Güvenilir insan olmak

İnsanlık, günümüzde ve gelecekte güvenilir insana muhtaçtır. İçinden geçilen süreç, aynı zamanda tarihin bir devamıdır. İçte ve dışta yaşanan olaylarsa geçmişin bir devamı... Böyle giderse, yarınlarda da devam edecek!

“İNSAN, sosyal bir varlık” sözünün, daha doğrusu hükmünün, zaman ve mekâna göre tevil veya tercümesi farklı algılanmış.

Aynı cümlede iki farklı ancak birbiri ile yakından ilgili iki kavram mevcût: “İnsan” ve “sosyal yapı”…

Sosyal hayat, insan olmadan tanımlanabilir mi?

Çünkü insan olmadan sosyal hayattan söz edilemez, bu kadar açık!

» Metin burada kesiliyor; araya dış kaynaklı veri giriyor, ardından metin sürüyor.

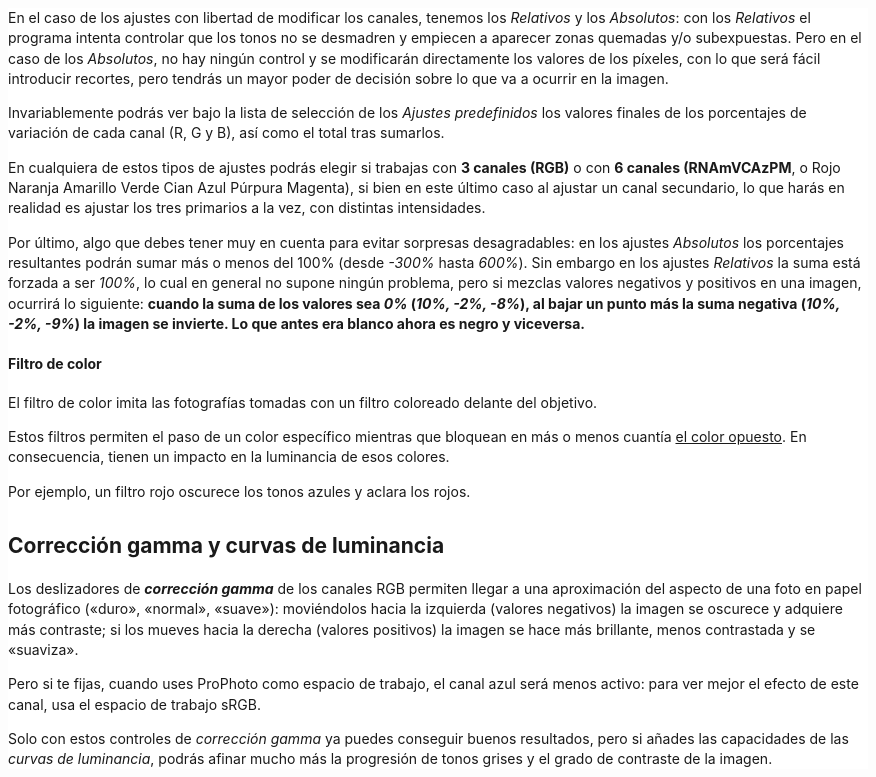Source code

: En el caso de los ajustes con libertad de modificar los canales, tenemos
los *Relativos* y los *Absolutos*: con los *Relativos* el programa
intenta controlar que los tonos no se desmadren y empiecen a aparecer
zonas quemadas y/o subexpuestas. Pero en el caso de los *Absolutos*, no
hay ningún control y se modificarán directamente los valores de los
píxeles, con lo que será fácil introducir recortes, pero tendrás un
mayor poder de decisión sobre lo que va a ocurrir en la imagen.

Invariablemente podrás ver bajo la lista de selección de los *Ajustes
predefinidos* los valores finales de los porcentajes de variación de
cada canal (R, G y B), así como el total tras sumarlos.

En cualquiera de estos tipos de ajustes podrás elegir si trabajas con
**3 canales (RGB)** o con **6 canales (RNAmVCAzPM**, o Rojo Naranja
Amarillo Verde Cian Azul Púrpura Magenta), si bien en este último caso
al ajustar un canal secundario, lo que harás en realidad es ajustar los
tres primarios a la vez, con distintas intensidades.

Por último, algo que debes tener muy en cuenta para evitar sorpresas
desagradables: en los ajustes *Absolutos* los porcentajes resultantes
podrán sumar más o menos del 100% (desde *-300%* hasta *600%*). Sin
embargo en los ajustes *Relativos* la suma está forzada a ser *100%*, lo
cual en general no supone ningún problema, pero si mezclas valores
negativos y positivos en una imagen, ocurrirá lo siguiente: **cuando la
suma de los valores sea *0%* (*10%, -2%, -8%*), al bajar un punto más la
suma negativa (*10%, -2%, -9%*) la imagen se invierte. Lo que antes era
blanco ahora es negro y viceversa.**

#### Filtro de color

El filtro de color imita las fotografías tomadas con un filtro coloreado
delante del objetivo.

Estos filtros permiten el paso de un color específico mientras que
bloquean en más o menos cuantía [el color
opuesto](https://es.wikipedia.org/wiki/Círculo_cromático). En
consecuencia, tienen un impacto en la luminancia de esos colores.

Por ejemplo, un filtro rojo oscurece los tonos azules y aclara los
rojos.

## Corrección gamma y curvas de luminancia

Los deslizadores de ***corrección gamma*** de los canales RGB permiten
llegar a una aproximación del aspecto de una foto en papel fotográfico
(«duro», «normal», «suave»): moviéndolos hacia la izquierda (valores
negativos) la imagen se oscurece y adquiere más contraste; si los mueves
hacia la derecha (valores positivos) la imagen se hace más brillante,
menos contrastada y se «suaviza».

Pero si te fijas, cuando uses ProPhoto como espacio de trabajo, el canal
azul será menos activo: para ver mejor el efecto de este canal, usa el
espacio de trabajo sRGB.

Solo con estos controles de *corrección gamma* ya puedes conseguir
buenos resultados, pero si añades las capacidades de las *curvas de
luminancia*, podrás afinar mucho más la progresión de tonos grises y el
grado de contraste de la imagen.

Çok yönlü bir varlık olan insanı, bilginler “âlem-i suğra” yani “küçük dünya” diye tanımlamaktadırlar.

Büyük bir mütefekkirin tanımlaması ile “kâinatın özeti”… Kısaca, tek başına bir âlem…

Kâinatın merkezinde insan bulunmaktadır; insanı alırsanız, kâinatın anlamı olmaz. 

***

Her insan tek başına bir mükemmellikte yaratılmıştır. Ama yaşayabilmesi için öteki insanlara muhtaçtır; müstakil bir hayat sürdürmesi hemen hemen imkânsızdır.

O sebeple, yazının girişinde yer alan “İnsan, sosyal bir varlık” sözü, bir gerçeği ifade etmektedir.

Sabah kahvaltısında sofraya konulan bir dilim ekmek, tadat edilemeyecek kadar çok insanın emeği ile sofraya gelmektedir.

Sırtımızdaki gömlek kim bilir kaç kişinin göz nuru ve alın teri ile bize kadar gelmiş ve giyilmiştir.

Aynı şekilde, bir başkasının hizmetine verilen herhangi bir objenin meydana getirilmesinde de bizim emeğimizin olduğu inkâr götürmez.

***

Sosyal bir varlık olan insanın iletişim ve ilişkilerinde en önemli ölçü, “güven”dir.

Hem kendisi güven vermelidir, hem ilişkide olduğu insanlardan beklentisinin temeli güven temeline dayanır.

Tarihte bunun en çarpıcı örneği, Hazreti Peygamber’e (sav) aittir. Çünkü peygamberlik gelmeden önce, “Muhammed el-Emin” unvanını almıştı; “kendisine güvenilen, itimat edilen kimse”...

Hazreti Peygamber’e (sav) ait bu asil ve nezih unvanı günümüzde O’nun ümmetinden kaç kişi taşımaktadır?

Gönül rahatlığı ile “Ümmetin tamamı güvenilir” denilebilir mi? “Ümmet bilinci ve gayreti yerindedir, ümmetin tamamı elbette emin/güvenilir bir insan topluluğudur” denilmesi gerekir, ama ortada yığınla güvensizlik sorunu mevcûttur.

Bu sorunlar, tamamen güvenilirlik vasfının yitirilmesinden kaynaklanmaktadır.

Bir taraftan Siyonizm, öbür taraftan Hıristiyanlığın plânlı ve sistematik baskıları ile büyük bir zulüm altında bulunan Müslüman kesimin en büyük kaybı, kendisine ait “emin” vasfının arıza vermesidir.

İslâm’ın geleceğine ait plân ve hedeflerin bertaraf edilmesi ve savuşturulması için iman dolu göğüslerini gerebilecek güvenilir nesillerin yetiştirilmesi gerekmektedir.

“Benim iman dolu göğsüm gibi serhâddim var!” diyen merhum Mehmed Âkif, bir asır öncesinden yol göstermektedir. 

“Emin/güvenilir” olmak için, önce dinin temel ilkelerinin mutlak sûrette ve hayat tarzı olarak bilinmesi ve hayata geçirilmesi gerekmektedir.

“Subhaneke”yi bile okuyamayacak kadar cahillerin ümmete akıldanelik etmesi, olsa olsa kıyamet alâmetidir.

İnsanlık, günümüzde ve gelecekte güvenilir insana muhtaçtır. İçinden geçilen süreç, aynı zamanda tarihin bir devamıdır. İçte ve dışta yaşanan olaylarsa geçmişin bir devamı... Böyle giderse, yarınlarda da devam edecek!